Point array Parameters:
- Start Position: Three-dimensional coordinates (x, y, z)
- End Position: Three-dimensional coordinates (x, y, z)
- Number of Points: Integer > 2
Points and Point arrays provide access to flow field variables at their specified locations, allowing for detailed monitoring and analysis of local flow properties throughout the simulation.
- Pressure
- Temperature
- Velocity components
- Density
- Turbulence quantities
- Vorticity
- Other solver-specific variables
- Position points in regions where significant flow phenomena are expected
- Use Point arrays to capture gradients or transitions in the flow field
- Ensure points are positioned within the computational domain
- For boundary layer analysis, create points or arrays perpendicular to surfaces
- Use meaningful naming conventions to easily identify point locations
- Place points upstream of regions of interest to capture incoming flow conditions
- Use multiple points around complex geometries to understand flow patterns
- Consider placing points at locations where experimental data is available for validation
- For unsteady simulations, ensure points are placed where significant temporal variations are expected
-
What flow variables can be monitored at points?
Points can output pressure, temperature, velocity components, density, turbulence quantities, vorticity, and other solver-specific variables.
-
How do I choose the number of points for a PointArray?
Consider the expected spatial resolution needed for your analysis. More points provide better resolution but increase computational overhead.
-
Can points be placed outside the computational domain?

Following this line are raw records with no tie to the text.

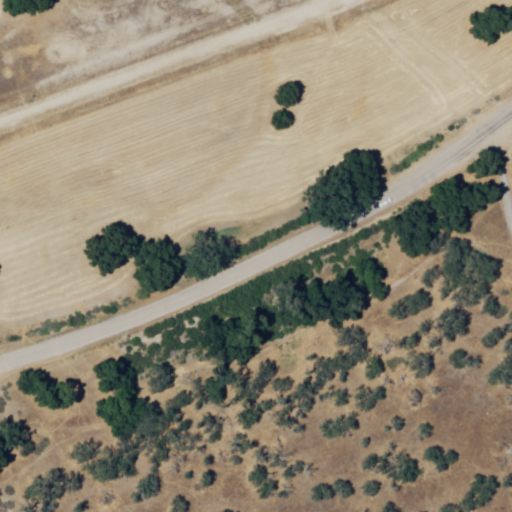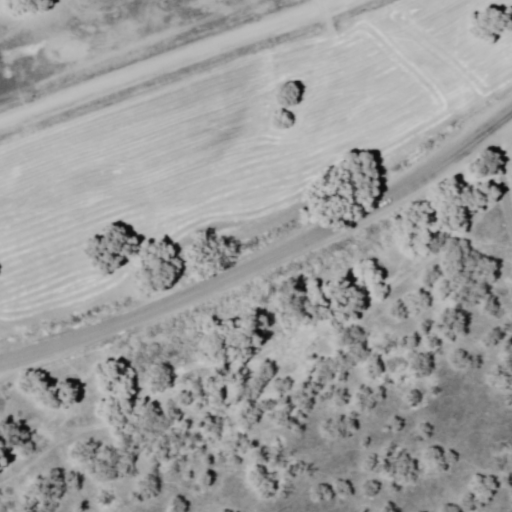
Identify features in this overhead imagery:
road: (170, 61)
road: (499, 169)
road: (266, 257)
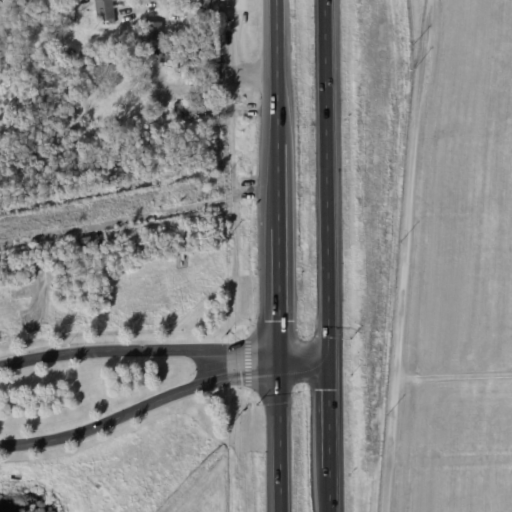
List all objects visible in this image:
building: (174, 0)
building: (216, 6)
building: (103, 9)
building: (103, 10)
building: (196, 16)
building: (152, 30)
building: (154, 32)
building: (159, 54)
building: (202, 55)
building: (214, 74)
building: (226, 103)
building: (189, 108)
building: (189, 109)
road: (277, 179)
building: (83, 240)
road: (324, 255)
road: (403, 255)
airport: (453, 270)
road: (139, 350)
traffic signals: (325, 355)
road: (302, 356)
traffic signals: (279, 358)
road: (453, 375)
road: (238, 377)
road: (99, 425)
road: (279, 435)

No, points must be positioned within the computational domain to provide valid results.
import flow360 as fl
# Create a single point at the leading edge
leading_edge_point = fl.Point(
name="leading_edge",
location=(1.0, 0.5, 0.0) * fl.u.m
)
# Create a point array for wake analysis
wake_profile = fl.PointArray(
name="wake_profile",
start=(0, 0, 0) * fl.u.m,
end=(5, 0, 0) * fl.u.m,
number_of_points=10
)